**PROBLEMS TO SOLVE**
1. In the interview about Beansville's Video Store show, on which dates will the group perform at The Courtyard Theatre?
2. Reproduce the part of the Beansville interview from "Beansville’s Colin Thomas" to "us in August." word for word.
3. Turn the paragraph of the Beansville interview that begins "Beansville are a narrative longform improv group" into a short bulleted list that keeps its main facts.

--- EXTRACT PROVIDED ---

Included in those numbers is Beansville, who will be bringing their Video Store show to The Courtyard Theatre for four nights (4 – 7 August). For youngr readers, videos were the original streaming movies, with on-demand meaning a drive to the local video store to pick one out!
Beansville’s Colin Thomas and Katie Northcott agreed to stop rewidning the tapes for a while and sit down to chat with us about what is in store for us in August.
What can audiences expect from the show?
Colin: Beansville are a narrative longform improv group based out of Bristol, performing together since 2021. In Video Store, we improvise an entire show based on audience suggestions, with a focus on character, story and comedy. So, what we know is that audiences will be invited to our video store to choose a movie genre, give us a made-up title of the movie, and watch what unfolds. What we don’t know is… everything else.
Katie: All of us grew up in the era of video stores and VHS rentals, and so we are super familiar with the frustration of renting a movie and realising it hasn’t been rewound. So get ready to see this experience play out during our show!
Is Camden Fringe going to be the show’s first time on stage, or have you already performed elsewhere?
Colin: When you do improv, every night is the show’s first – and only – time on stage! But we’ve been performing around Bristol and further afield for several years, and the Video Store has featured such gems as Snakes on a Carriage, Ghost Centipedes from Hell, That’s Not My Garden, and Mr. Darcy Does Christmas.
What brought you all together?
Colin: The five of us – Ed, Mills, Tim, Katie, and me – met in the Bristol improv community, doing courses and seeing shows together.

--- MATERIAL PROVIDED ---

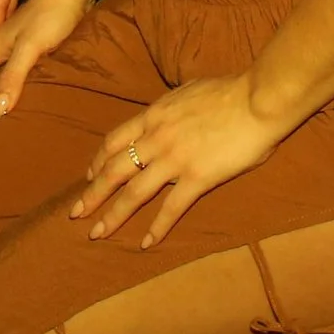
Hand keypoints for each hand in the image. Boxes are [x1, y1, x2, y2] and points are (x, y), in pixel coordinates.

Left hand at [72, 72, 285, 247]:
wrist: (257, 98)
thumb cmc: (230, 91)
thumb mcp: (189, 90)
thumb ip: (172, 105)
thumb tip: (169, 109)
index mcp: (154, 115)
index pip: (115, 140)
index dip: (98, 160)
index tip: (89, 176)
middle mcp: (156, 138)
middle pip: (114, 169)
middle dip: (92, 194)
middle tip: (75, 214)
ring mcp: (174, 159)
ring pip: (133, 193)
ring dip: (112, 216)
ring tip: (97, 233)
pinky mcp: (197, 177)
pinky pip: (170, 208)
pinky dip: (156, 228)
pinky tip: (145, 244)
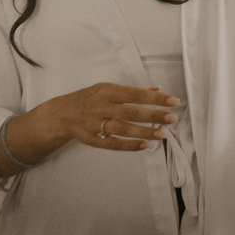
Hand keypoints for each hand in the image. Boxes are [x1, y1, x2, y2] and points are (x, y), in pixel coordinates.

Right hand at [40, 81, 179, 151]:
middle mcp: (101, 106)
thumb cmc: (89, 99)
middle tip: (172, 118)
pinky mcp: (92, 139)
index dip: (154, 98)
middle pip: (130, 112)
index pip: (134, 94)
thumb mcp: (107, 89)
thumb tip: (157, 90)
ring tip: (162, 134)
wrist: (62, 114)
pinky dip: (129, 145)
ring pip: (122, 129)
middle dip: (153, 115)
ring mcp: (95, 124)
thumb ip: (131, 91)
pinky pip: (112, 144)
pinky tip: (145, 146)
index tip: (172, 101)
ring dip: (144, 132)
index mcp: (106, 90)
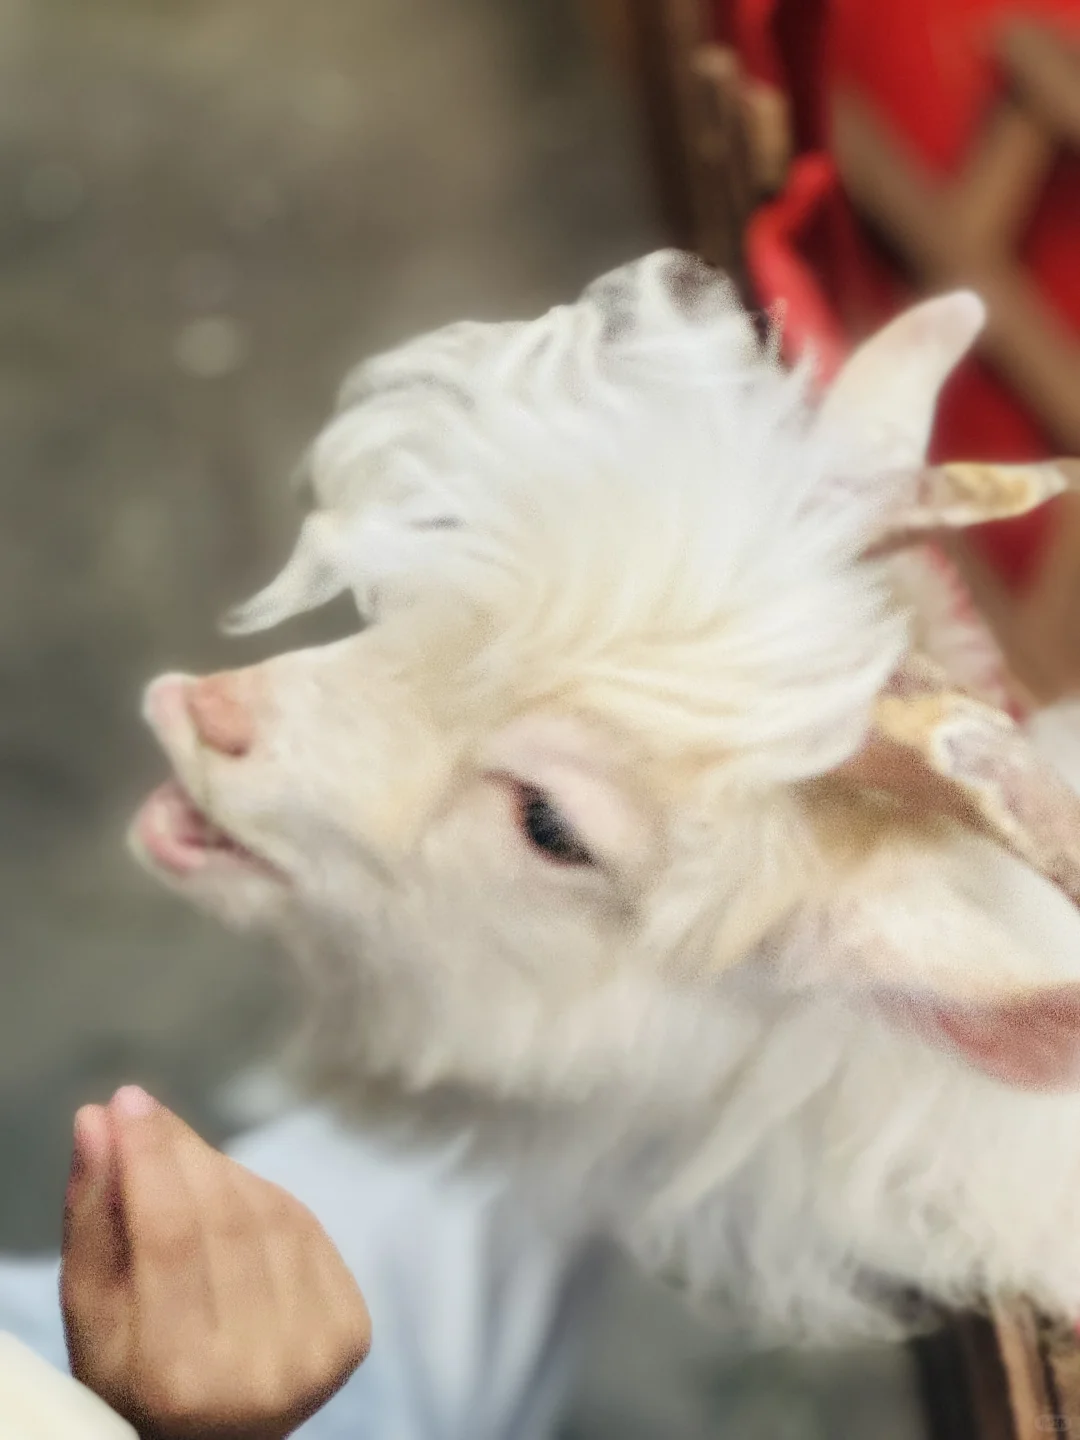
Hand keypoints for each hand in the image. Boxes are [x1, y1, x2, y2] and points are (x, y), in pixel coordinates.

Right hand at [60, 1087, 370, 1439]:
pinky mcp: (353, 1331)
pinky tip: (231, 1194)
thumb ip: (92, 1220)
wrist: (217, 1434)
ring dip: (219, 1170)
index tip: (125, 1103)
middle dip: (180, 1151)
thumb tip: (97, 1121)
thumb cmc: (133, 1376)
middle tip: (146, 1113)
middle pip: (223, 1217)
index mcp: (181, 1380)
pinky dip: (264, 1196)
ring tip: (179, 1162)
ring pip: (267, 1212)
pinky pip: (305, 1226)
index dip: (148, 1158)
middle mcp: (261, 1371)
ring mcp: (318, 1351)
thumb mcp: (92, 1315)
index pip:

---

**PROBLEM SOLUTIONS**
1. From 4 to 7 August.

2.
Beansville’s Colin Thomas and Katie Northcott agreed to stop rewidning the tapes for a while and sit down to chat with us about what is in store for us in August.

3.
- Beansville is a narrative longform improv group from Bristol that has performed together since 2021.
- In Video Store, they improvise a whole show from audience suggestions, focusing on character, story and comedy.
- Audiences choose a movie genre and give a made-up movie title.
- Everything else is unknown until it unfolds.